Wednesday, August 28, 2013

Economics: History or Physics?


Jag Bhalla asks Is Economics More Like History than Physics?"
“Is economics like physics, or more like history? Steven Pinker says, “No sane thinker would try to explain World War I in the language of physics.” Yet some economists aim close to such craziness.
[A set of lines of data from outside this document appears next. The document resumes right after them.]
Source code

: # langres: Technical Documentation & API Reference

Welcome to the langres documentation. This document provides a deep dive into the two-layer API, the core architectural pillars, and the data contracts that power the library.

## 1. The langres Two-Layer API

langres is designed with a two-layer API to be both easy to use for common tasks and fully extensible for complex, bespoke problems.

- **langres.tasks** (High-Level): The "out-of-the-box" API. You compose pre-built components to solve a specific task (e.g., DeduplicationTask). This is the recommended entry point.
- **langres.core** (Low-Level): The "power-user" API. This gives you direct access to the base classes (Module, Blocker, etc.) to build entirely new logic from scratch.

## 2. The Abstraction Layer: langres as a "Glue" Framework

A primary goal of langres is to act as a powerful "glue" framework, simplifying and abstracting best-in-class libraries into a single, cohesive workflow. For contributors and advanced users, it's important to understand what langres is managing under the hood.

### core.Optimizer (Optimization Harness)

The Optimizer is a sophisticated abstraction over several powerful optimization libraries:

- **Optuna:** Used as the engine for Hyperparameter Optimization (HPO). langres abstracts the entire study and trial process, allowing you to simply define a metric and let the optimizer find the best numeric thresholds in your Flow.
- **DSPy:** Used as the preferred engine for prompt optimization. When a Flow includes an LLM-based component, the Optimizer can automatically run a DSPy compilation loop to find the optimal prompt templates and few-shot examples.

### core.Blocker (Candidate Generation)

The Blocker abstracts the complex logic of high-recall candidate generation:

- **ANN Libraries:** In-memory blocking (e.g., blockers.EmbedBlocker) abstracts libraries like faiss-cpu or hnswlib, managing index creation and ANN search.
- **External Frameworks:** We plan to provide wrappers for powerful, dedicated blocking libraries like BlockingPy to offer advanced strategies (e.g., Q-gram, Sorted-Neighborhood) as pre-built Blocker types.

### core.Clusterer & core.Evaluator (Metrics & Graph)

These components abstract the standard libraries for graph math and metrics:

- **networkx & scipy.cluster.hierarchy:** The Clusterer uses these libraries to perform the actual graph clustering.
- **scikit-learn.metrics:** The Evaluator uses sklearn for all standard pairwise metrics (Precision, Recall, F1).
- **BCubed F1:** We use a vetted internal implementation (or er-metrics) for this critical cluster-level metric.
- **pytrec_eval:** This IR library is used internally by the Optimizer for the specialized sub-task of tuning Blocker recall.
Hat Tip to Dr Steven Kates, School of Economics, Finance and Marketing
RMIT University Melbourne , Australia
Comment
A brilliant, brief, and timely question from Jag Bhalia, whom I have quoted from before on Lost Legacy.  It raises many questions that the discipline must face about its own history, especially at its turn from the 1870s to the use of mathematics (calculus of two variables primarily) that ignored Alfred Marshall’s advice to A.L. Bowley, a former student and distinguished pioneer of mathematical economics and statistics in the 1920s, to: “(1) Use mathematics as shorthand language, rather than as an engine of inquiry. (2) Keep to them till you have done. (3) Translate into English. (4) Then illustrate by examples that are important in real life (5) Burn the mathematics. (6) If you can’t succeed in 4, burn 3. This I do often”.
From then on the mathematics took over and the more difficult work of wrestling with many influences operating on even simple decisions in economics were set aside, even derided with sneers in the profession.
It is not that maths is not a useful tool; it is, but it depends on what form the maths take. 
I recommend David Simpson’s new book: “The Rediscovery of Classical Economics: Adaptation, Complexity and Growth.” Edward Elgar, 2013. 
Simpson is an accomplished mathematician who abandoned neoclassical economics after his career in academe and applied economics consultancy. He advocates a more modern maths than that derived from 19th century physics.